#### [WORKING DATA]
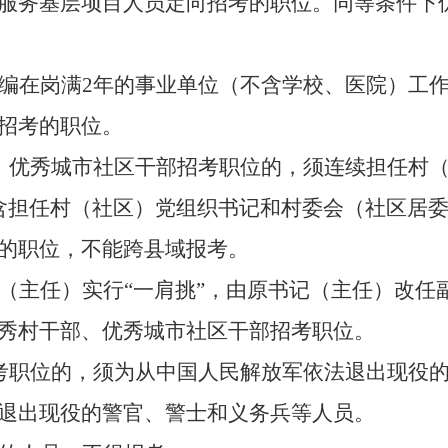
服务基层项目人员定向招
考
的职位
。
同等条件下
编在岗
满
2
年的
事业单位（不含学校、医院）工
招考
的职位。
、优秀城市社区干部
招
考
职位的，须连续担任村
含担任村
（社区）
党组织书记和村委会
（社区居
的职位，不能跨县
域
报考。
（
主任
）实行
“一肩挑”，由原书记（主任）改任
秀村干部、优秀城市社区干部
招
考
职位。
考
职位的，须为从中国人民解放军依法退出现役
退出现役的警官、警士和义务兵等人员。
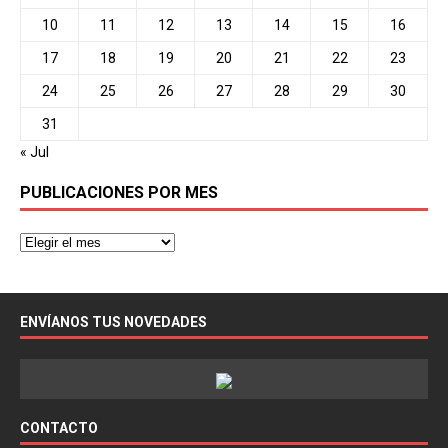
10
11
12
13
14
15
16
17
18
19
20
21
22
23
24
25
26
27
28
29
30
31
« Jul
PUBLICACIONES POR MES
ENVÍANOS TUS NOVEDADES
CONTACTO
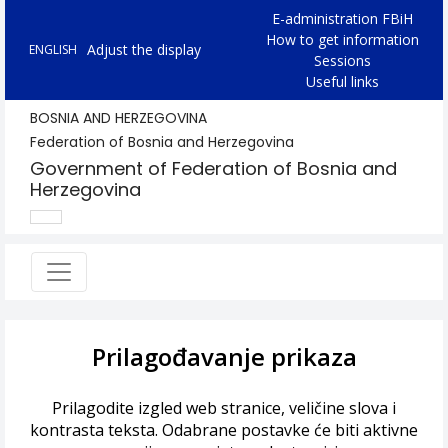
E-administration FBiH
How to get information
Adjust the display
ENGLISH
Sessions
Useful links
BOSNIA AND HERZEGOVINA
Federation of Bosnia and Herzegovina
Government of Federation of Bosnia and
Herzegovina
Prilagođavanje prikaza
Prilagodite izgled web stranice, veličine slova i
kontrasta teksta. Odabrane postavke će biti aktivne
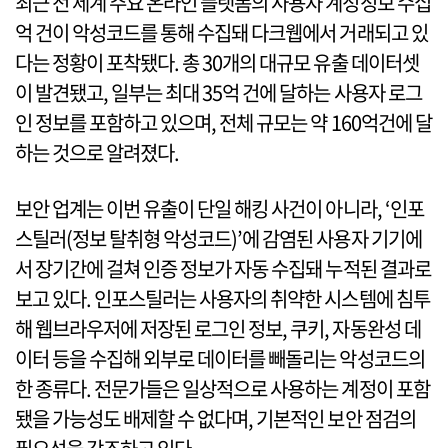
최근 전 세계 주요 온라인 플랫폼의 사용자 계정정보 수십
억 건이 악성코드를 통해 수집돼 다크웹에서 거래되고 있
다는 정황이 포착됐다. 총 30개의 대규모 유출 데이터셋
이 발견됐고, 일부는 최대 35억 건에 달하는 사용자 로그
인 정보를 포함하고 있으며, 전체 규모는 약 160억건에 달
하는 것으로 알려졌다.
보안 업계는 이번 유출이 단일 해킹 사건이 아니라, ‘인포
스틸러(정보 탈취형 악성코드)’에 감염된 사용자 기기에
서 장기간에 걸쳐 인증 정보가 자동 수집돼 누적된 결과로
보고 있다. 인포스틸러는 사용자의 취약한 시스템에 침투
해 웹브라우저에 저장된 로그인 정보, 쿠키, 자동완성 데
이터 등을 수집해 외부로 데이터를 빼돌리는 악성코드의
한 종류다. 전문가들은 일상적으로 사용하는 계정이 포함
됐을 가능성도 배제할 수 없다며, 기본적인 보안 점검의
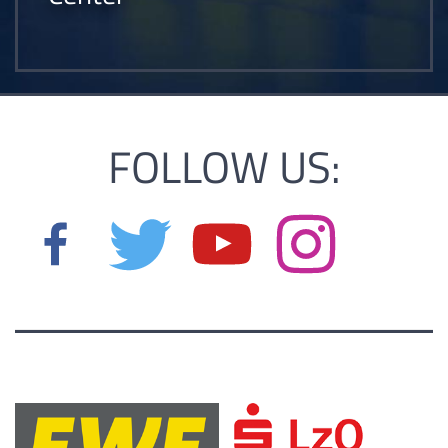
FOLLOW US:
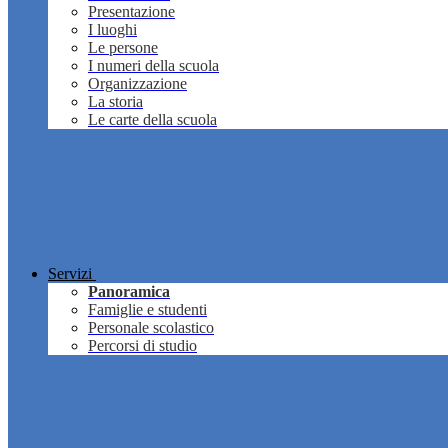
Presentazione
I luoghi
Le persone
I numeri della scuola
Organizzazione
La storia
Le carte della scuola
Servizi
Panoramica
Famiglie e studenti
Personale scolastico
Percorsi di studio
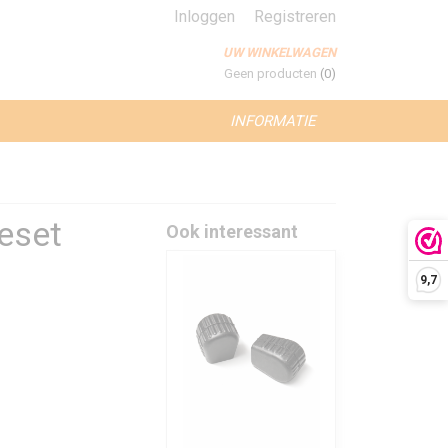
Inloggen
Registreren
UW WINKELWAGEN
Geen producten
(0)
INFORMATIE
eset
Ook interessant
9,7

#### [ACTION ITEM]
Can you rewrite the data from its first line through the line containing "kontrasta teksta. Odabrane", replacing "Useful links" with "Helpful links", leaving everything else unchanged and omitting the pictures?

#### [RESPONSE AREA]
服务基层项目人员定向招
考
的职位
。
同等条件下
编在岗
满
2
年的
事业单位（不含学校、医院）工
招考
的职位。
、优秀城市社区干部
招
考
职位的，须连续担任村
含担任村
（社区）
党组织书记和村委会
（社区居
的职位，不能跨县
域
报考。
（
主任
）实行
“一肩挑”，由原书记（主任）改任
秀村干部、优秀城市社区干部
招
考
职位。
考
职位的，须为从中国人民解放军依法退出现役
退出现役的警官、警士和义务兵等人员。
10
11
12
13
14
15
16
17
18
19
20
21
22
23
24
25
26
27
28
29
30
31
« Jul
PUBLICACIONES POR MES
ENVÍANOS TUS NOVEDADES
CONTACTO
E-administration FBiH
How to get information
Adjust the display
ENGLISH
Sessions
Helpful links
BOSNIA AND HERZEGOVINA
Federation of Bosnia and Herzegovina
Government of Federation of Bosnia and
Herzegovina
Prilagođavanje prikaza
Prilagodite izgled web stranice, veličine slova i
kontrasta teksta. Odabrane postavke će biti aktivne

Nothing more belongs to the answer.